● About this exercise:
Write out all the entries word for word and omit any pictures.
BEGIN Data
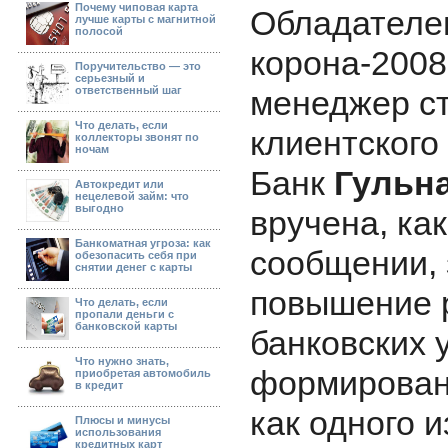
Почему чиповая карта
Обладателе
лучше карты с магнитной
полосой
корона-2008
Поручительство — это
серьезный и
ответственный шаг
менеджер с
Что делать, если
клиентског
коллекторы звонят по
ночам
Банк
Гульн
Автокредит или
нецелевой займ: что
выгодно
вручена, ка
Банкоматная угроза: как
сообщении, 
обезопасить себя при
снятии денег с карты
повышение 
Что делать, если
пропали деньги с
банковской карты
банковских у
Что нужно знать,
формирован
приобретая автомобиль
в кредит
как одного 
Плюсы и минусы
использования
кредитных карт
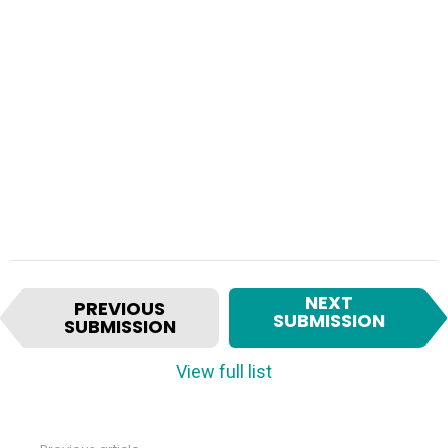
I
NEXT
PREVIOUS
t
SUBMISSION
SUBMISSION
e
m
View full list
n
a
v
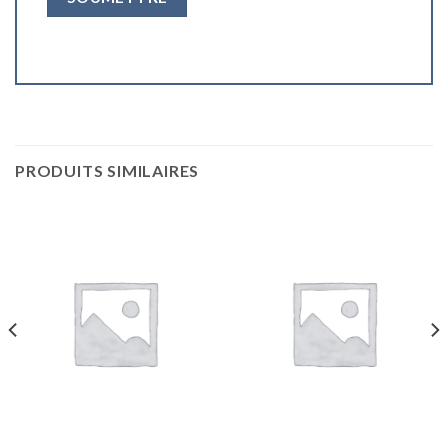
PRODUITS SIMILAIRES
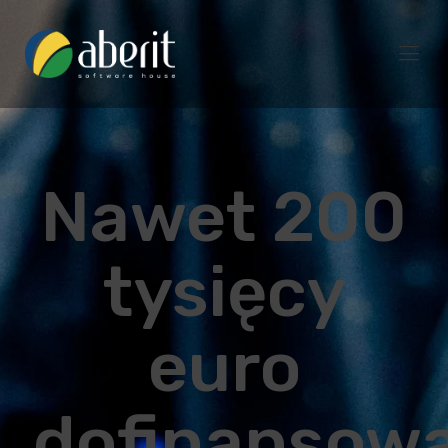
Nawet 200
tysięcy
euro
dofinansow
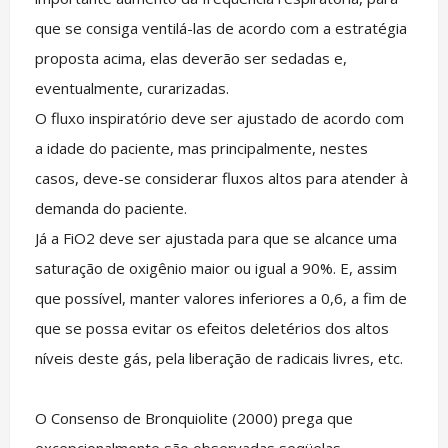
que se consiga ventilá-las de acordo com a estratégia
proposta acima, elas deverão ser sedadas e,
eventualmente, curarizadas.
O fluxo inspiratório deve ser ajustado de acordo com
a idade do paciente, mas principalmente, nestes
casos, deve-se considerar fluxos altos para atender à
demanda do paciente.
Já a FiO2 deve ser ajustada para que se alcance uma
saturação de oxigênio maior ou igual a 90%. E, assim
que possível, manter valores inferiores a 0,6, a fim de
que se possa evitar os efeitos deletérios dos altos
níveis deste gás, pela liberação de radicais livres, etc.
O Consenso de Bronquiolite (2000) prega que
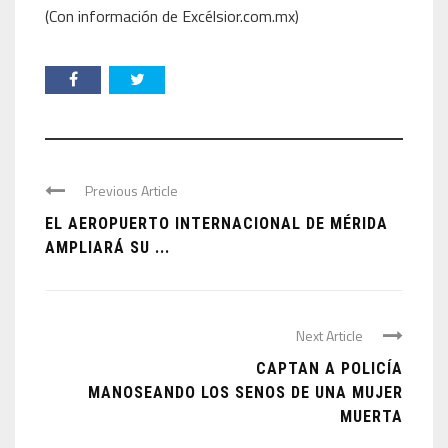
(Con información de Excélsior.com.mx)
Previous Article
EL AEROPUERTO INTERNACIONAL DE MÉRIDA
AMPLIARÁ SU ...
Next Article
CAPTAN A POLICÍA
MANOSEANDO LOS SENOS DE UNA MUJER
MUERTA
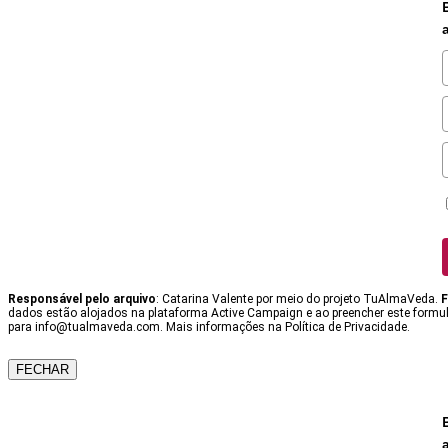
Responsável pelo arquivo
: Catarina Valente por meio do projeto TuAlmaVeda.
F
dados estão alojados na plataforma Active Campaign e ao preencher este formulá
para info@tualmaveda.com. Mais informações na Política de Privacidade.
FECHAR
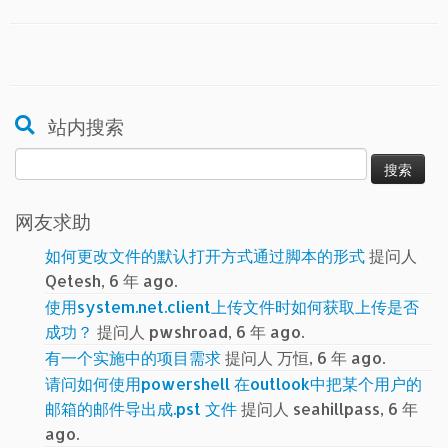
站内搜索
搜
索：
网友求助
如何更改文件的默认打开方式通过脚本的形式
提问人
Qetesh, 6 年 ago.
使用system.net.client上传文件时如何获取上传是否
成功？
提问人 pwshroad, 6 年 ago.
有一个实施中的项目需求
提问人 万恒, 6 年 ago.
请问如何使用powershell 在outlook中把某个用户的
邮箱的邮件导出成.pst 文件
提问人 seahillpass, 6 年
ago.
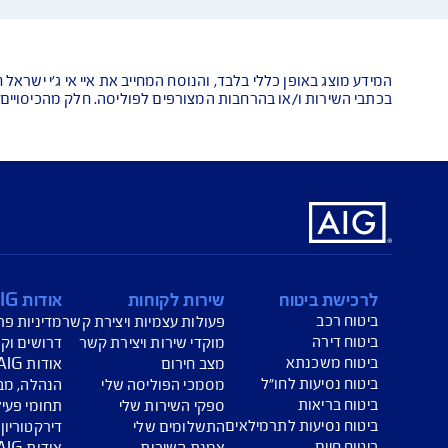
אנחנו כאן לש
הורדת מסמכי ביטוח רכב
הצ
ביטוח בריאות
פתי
END Data
● Result of this exercise:
Почему чиповая карта
Обладателе
лучше карты с магнитной
полосой
корона-2008
Поручительство — это
серьезный и
ответственный шаг
менеджер с
Что делать, если
клиентског
коллекторы звонят по
ночам
Банк
Гульн
Автокредит или
нецелевой займ: что
выгодно
вручена, ка
Банкоматная угроза: как
сообщении, 
обезопасить себя при
снятии денег с карты
повышение 
Что делать, если
пропали деньги с
банковской карты
банковских у
Что нужно знать,
формирован
приобретая автомобиль
в кредит
как одного 
Плюсы и минусы
использования
кредитных карт
I
NEXT
PREVIOUS
t
SUBMISSION
SUBMISSION
e
m
View full list
n
a
v
PRODUITS SIMILAIRES
Nawet 200
tysięcy
euro
dofinansow
que se consiga ventilá-las de acordo com a estratégia
proposta acima, elas deverão ser sedadas e,
eventualmente, curarizadas.
O fluxo inspiratório deve ser ajustado de acordo com
a idade do paciente, mas principalmente, nestes
casos, deve-se considerar fluxos altos para atender à
demanda do paciente.
Já a FiO2 deve ser ajustada para que se alcance uma
saturação de oxigênio maior ou igual a 90%. E, assim
que possível, manter valores inferiores a 0,6, a fim de
que se possa evitar os efeitos deletérios dos altos
níveis deste gás, pela liberação de radicais livres, etc.
O Consenso de Bronquiolite (2000) prega que
(Con información de Excélsior.com.mx)
Previous Article
EL AEROPUERTO INTERNACIONAL DE MÉRIDA
AMPLIARÁ SU ...
Next Article
CAPTAN A POLICÍA
MANOSEANDO LOS SENOS DE UNA MUJER
MUERTA
Responsável pelo arquivo
: Catarina Valente por meio do projeto TuAlmaVeda.
F
dados estão alojados na plataforma Active Campaign e ao preencher este formulá
para info@tualmaveda.com. Mais informações na Política de Privacidade.
FECHAR
站内搜索
搜
索：
网友求助
如何更改文件的默认打开方式通过脚本的形式
提问人
Qetesh, 6 年 ago.
使用system.net.client上传文件时如何获取上传是否
成功？
提问人 pwshroad, 6 年 ago.
有一个实施中的项目需求
提问人 万恒, 6 年 ago.
请问如何使用powershell 在outlook中把某个用户的
邮箱的邮件导出成.pst 文件
提问人 seahillpass, 6 年
ago.
אנחנו כאן לש
הורדת מסמכי ביטוח רכב
הצ
ביטוח בריאות
פתי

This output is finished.